The trans pride flag
(Photo: Adobe Stock)

When Chriss Nelson founded Trans Minors Rights in 2018, the goal was to form a statewide advocacy organization. While the group’s recent activity has focused primarily on Lancaster, Berks and Bucks counties, Nelson still plans to expand the organization’s work throughout Pennsylvania.

According to Trans Minors Rights’ mission statement, “Our goal is to empower transgender youth by educating our communities on issues facing young transgender people and providing youth with the knowledge and tools they need to combat gender dysphoria.”

Nelson was inspired to start the organization after learning about the death of 17-year-old Leelah Alcorn, who took her own life because she felt she would never be allowed to undergo the transition she needed. In her final note, Alcorn pleaded, “Fix society. Please.”

In the beginning, Nelson, who also serves as the group’s president, was focused on a highly controversial issue: supporting a petition in favor of allowing kids as young as 14 access to puberty blockers without parental consent or notification. Nelson is fully aware that right-wing anti-trans activists vociferously oppose puberty blockers, including them among other forms of gender-affirming care that they argue are injurious to kids they believe are merely confused.

“Let me be clear,” they said. “I’m not talking about anything surgical or permanent. Laws allow kids as young as 14 access to birth control and mental health care without parental notification. And like birth control, the effects of puberty blockers are reversible.”

In a statement on their website, Trans Minors Rights announced “We achieved our goal of 4,000 signatures on our official petition to the Pennsylvania Congress! This will encourage them to pass a law protecting the confidentiality of transgender minors (age 14+) and allowing these minors to legally obtain puberty blockers without requiring consent from a parent or guardian.”

More recently, the organization has participated in a program to provide binders and tuck kits to trans youth, who often have difficulty accessing these items. Nelson is also working on a program to educate doctors and other health care providers on the needs of trans youth.

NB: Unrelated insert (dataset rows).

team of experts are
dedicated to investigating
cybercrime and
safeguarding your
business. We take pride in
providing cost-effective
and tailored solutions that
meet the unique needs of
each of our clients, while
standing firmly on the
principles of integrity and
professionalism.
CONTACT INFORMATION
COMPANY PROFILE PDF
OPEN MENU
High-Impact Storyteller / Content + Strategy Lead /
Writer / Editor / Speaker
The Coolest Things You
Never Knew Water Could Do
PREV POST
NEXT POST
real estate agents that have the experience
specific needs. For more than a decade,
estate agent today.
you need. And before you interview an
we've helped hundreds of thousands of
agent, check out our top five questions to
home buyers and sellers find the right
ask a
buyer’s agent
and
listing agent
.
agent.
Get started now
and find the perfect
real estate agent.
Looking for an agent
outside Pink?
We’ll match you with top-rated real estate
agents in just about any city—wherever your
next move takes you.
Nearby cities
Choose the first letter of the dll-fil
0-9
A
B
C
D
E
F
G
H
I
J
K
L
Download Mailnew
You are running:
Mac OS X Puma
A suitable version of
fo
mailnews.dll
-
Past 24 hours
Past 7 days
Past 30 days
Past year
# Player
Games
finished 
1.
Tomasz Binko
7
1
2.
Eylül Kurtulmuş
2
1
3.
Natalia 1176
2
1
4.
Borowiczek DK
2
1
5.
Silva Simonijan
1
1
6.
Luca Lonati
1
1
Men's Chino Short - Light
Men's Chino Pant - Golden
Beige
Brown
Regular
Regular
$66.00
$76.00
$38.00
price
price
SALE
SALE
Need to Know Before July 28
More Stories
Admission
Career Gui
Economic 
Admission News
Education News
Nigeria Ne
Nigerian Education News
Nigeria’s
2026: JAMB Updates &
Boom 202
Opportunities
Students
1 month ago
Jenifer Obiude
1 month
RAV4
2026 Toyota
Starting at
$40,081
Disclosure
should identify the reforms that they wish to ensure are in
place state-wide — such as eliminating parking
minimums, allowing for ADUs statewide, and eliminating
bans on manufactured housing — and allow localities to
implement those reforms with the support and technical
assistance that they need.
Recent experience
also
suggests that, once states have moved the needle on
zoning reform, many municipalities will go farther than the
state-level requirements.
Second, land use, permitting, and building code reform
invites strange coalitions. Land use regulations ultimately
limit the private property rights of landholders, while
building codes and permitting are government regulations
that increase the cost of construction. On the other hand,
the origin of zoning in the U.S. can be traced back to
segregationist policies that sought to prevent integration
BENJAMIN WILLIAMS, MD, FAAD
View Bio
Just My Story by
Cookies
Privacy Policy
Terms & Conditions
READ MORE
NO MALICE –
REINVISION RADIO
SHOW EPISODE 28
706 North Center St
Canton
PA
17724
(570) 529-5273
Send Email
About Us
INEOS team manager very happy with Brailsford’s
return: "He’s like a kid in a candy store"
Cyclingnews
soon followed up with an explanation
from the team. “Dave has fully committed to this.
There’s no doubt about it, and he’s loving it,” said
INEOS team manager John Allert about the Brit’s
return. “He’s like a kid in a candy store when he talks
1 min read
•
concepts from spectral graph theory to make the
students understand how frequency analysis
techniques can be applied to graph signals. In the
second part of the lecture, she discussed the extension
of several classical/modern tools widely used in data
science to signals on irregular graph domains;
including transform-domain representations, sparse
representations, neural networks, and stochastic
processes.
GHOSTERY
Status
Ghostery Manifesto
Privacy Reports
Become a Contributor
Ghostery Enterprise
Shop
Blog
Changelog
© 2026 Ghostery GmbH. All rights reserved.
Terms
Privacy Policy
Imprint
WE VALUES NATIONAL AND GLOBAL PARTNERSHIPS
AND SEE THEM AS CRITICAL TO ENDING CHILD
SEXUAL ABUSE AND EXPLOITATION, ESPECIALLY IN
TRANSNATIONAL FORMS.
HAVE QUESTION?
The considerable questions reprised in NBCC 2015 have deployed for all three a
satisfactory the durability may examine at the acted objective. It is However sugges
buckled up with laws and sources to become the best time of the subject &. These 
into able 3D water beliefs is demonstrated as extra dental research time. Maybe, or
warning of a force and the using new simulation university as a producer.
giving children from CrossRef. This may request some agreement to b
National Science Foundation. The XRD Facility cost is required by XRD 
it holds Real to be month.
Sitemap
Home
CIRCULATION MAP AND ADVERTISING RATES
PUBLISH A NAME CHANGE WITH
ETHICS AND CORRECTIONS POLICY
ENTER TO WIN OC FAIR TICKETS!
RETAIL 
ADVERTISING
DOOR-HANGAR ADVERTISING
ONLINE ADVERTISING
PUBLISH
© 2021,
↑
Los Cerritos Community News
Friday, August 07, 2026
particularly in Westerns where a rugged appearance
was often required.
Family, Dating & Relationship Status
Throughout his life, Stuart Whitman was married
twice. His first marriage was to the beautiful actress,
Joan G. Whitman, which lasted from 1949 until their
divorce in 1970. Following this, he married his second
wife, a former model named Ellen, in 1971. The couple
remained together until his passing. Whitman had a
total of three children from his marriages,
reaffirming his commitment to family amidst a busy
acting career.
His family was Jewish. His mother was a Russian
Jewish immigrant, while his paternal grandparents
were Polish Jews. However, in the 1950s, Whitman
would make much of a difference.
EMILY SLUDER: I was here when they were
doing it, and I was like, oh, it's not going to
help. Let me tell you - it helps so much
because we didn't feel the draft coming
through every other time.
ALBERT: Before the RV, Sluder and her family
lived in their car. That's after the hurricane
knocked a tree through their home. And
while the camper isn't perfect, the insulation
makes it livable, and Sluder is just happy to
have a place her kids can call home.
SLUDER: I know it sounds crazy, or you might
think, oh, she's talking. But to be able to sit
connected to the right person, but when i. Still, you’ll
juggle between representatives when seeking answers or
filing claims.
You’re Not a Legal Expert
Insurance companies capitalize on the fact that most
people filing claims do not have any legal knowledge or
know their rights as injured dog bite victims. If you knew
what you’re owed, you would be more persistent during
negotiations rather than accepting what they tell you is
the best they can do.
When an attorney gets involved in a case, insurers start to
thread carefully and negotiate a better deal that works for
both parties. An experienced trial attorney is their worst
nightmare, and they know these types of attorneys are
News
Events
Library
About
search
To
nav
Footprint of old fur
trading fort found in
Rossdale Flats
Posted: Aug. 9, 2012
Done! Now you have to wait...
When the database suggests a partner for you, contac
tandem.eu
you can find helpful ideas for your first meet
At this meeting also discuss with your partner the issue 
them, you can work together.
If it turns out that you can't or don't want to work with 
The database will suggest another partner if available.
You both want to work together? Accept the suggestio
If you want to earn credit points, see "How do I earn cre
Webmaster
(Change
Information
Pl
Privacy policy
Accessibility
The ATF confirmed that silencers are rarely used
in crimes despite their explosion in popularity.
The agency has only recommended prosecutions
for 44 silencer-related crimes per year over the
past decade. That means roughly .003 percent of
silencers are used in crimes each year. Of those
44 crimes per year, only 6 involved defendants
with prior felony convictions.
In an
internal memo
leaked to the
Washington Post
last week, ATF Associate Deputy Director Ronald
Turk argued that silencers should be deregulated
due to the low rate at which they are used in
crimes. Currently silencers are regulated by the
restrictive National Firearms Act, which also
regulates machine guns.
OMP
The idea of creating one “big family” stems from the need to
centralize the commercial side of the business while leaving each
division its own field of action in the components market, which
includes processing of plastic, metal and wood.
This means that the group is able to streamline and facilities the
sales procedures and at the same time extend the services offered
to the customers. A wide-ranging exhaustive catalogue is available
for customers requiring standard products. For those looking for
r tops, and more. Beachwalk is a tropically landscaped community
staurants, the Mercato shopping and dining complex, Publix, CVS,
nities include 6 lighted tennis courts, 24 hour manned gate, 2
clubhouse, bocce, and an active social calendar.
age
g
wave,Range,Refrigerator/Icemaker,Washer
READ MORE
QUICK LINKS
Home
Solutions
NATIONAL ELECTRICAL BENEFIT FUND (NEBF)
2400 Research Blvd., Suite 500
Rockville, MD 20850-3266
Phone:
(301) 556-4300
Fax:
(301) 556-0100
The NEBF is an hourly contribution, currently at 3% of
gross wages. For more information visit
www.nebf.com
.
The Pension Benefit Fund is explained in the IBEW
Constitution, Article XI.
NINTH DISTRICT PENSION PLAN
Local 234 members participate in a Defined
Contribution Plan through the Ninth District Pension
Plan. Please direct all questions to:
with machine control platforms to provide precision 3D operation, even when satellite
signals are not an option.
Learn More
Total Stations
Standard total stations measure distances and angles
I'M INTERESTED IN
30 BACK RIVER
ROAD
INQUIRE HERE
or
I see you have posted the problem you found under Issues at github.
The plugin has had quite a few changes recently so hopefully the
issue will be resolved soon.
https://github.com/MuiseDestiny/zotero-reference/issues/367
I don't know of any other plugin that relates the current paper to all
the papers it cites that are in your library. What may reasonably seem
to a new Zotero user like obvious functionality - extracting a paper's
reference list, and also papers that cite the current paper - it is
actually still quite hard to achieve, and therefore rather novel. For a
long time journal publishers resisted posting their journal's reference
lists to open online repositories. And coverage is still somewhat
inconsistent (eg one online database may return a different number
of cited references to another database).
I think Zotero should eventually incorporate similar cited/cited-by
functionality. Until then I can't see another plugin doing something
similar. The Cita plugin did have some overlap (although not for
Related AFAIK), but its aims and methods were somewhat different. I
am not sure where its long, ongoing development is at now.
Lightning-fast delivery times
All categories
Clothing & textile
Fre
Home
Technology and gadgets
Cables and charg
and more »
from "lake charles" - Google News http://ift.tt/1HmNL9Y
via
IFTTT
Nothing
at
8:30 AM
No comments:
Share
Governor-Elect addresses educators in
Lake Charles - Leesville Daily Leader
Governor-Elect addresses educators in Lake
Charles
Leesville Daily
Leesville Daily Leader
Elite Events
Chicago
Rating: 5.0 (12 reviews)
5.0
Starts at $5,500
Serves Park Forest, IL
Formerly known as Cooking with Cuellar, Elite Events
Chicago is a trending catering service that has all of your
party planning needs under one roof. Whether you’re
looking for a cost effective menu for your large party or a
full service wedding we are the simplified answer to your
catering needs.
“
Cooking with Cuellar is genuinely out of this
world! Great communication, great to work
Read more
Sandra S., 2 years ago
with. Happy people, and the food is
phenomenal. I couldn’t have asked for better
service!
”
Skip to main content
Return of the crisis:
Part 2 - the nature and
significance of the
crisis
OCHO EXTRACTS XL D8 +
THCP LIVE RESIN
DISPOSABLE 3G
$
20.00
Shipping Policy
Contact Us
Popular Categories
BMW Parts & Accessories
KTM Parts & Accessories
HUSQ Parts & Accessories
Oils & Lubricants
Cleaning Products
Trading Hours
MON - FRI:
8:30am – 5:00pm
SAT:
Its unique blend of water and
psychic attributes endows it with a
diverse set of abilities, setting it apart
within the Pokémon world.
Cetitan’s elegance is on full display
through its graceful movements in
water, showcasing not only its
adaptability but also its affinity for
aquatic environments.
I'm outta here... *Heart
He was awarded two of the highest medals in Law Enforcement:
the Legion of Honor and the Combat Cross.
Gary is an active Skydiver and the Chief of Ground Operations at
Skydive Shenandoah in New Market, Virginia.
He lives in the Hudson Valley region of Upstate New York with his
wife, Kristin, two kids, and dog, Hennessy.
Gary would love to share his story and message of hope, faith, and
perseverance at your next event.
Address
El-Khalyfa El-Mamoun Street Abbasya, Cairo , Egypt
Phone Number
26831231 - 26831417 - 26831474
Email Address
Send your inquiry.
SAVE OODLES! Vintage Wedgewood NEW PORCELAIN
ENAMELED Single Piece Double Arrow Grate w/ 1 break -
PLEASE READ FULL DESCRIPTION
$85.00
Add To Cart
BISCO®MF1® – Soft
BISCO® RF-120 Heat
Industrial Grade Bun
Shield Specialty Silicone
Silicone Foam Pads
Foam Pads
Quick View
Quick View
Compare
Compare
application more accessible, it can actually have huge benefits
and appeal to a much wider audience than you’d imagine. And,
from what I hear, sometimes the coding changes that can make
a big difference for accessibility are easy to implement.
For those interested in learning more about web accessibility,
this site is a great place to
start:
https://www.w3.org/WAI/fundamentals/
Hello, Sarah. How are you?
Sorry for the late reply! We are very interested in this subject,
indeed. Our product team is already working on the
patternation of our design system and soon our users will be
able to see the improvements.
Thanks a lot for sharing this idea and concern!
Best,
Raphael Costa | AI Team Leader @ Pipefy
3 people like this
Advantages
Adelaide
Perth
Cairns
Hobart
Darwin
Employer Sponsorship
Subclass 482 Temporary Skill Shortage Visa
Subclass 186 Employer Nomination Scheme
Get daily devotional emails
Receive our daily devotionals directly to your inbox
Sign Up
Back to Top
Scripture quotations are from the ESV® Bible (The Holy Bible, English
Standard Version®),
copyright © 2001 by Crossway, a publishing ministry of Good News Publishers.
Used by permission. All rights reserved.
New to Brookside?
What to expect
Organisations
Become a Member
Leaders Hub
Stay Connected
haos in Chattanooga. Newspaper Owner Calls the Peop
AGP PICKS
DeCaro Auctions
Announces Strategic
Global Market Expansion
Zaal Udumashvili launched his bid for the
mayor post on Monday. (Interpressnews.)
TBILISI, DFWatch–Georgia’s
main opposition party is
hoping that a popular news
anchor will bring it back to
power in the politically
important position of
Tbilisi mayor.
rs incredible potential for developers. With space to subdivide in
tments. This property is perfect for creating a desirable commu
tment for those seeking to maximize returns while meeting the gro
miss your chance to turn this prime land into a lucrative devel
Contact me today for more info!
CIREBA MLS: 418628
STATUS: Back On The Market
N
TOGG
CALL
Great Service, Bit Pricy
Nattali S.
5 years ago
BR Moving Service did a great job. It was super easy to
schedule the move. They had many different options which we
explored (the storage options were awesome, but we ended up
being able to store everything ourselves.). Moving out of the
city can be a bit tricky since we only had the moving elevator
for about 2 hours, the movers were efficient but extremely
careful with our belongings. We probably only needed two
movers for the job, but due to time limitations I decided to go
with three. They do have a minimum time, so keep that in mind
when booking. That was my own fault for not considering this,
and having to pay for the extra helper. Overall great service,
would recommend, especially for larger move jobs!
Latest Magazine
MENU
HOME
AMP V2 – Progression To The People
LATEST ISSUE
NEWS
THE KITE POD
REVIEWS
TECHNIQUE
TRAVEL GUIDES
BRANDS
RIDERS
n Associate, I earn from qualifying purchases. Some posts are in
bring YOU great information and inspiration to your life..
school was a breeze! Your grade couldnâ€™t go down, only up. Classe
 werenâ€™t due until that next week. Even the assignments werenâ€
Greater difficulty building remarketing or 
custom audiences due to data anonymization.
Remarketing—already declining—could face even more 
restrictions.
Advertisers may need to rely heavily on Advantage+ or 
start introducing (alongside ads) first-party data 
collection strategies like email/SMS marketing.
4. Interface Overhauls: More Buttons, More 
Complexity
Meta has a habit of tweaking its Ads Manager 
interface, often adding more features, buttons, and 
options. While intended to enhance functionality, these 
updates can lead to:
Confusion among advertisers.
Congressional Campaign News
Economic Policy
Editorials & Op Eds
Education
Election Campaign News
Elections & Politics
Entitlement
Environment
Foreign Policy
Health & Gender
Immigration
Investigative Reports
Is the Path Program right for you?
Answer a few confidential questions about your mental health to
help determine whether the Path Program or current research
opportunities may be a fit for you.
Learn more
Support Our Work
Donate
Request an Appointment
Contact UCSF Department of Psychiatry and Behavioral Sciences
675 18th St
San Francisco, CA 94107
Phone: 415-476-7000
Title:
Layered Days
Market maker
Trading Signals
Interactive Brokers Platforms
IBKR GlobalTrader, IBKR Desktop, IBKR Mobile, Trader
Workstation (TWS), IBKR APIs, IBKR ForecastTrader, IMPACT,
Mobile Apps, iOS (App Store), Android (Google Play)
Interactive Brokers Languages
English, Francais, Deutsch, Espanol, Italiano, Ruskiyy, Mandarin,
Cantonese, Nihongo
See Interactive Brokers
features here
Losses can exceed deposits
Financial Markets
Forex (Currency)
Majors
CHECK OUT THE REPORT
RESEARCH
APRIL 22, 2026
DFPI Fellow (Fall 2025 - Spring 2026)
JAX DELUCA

“Imagine how a trans kid feels not having anyone to answer their questions or concerns,” Nelson said. “They can’t talk to their doctor because doctors too often have no training or experience dealing with trans issues and needs. It’s still very rare that these issues are dealt with in medical schools.”

Nelson hopes to assemble a group of trans youth who can go into the field and educate doctors and other health care providers about what they need in terms of medical information and care. Nelson also hopes to enlist adult health care providers with experience in this issue to help provide guidance as to what doctors need to know.

As Trans Minors Rights strives to expand their efforts throughout Pennsylvania, they are seeking other like-minded LGBTQ+ organizations to cooperate with — a strength in numbers strategy. They’ve recently entered an alliance with the Pennsylvania Coalition for Trans Youth, helping to expand the effectiveness of their work.

Nelson perceives a great immediacy in the needs expressed by her constituency. 

“I do feel a sense of urgency, especially given the high rates of suicide among the trans youth community,” they said

According to a recent report by the Trevor Project, Age of Gender Identity Outness and Suicide Risk, that sense of urgency is justified. The Trevor Project found that, among those who came out before the age of 13, 62% of transgender and nonbinary youth considered suicide, while 29% actually attempted it. Among those who came out after 13, 51% considered suicide, while 17% attempted it.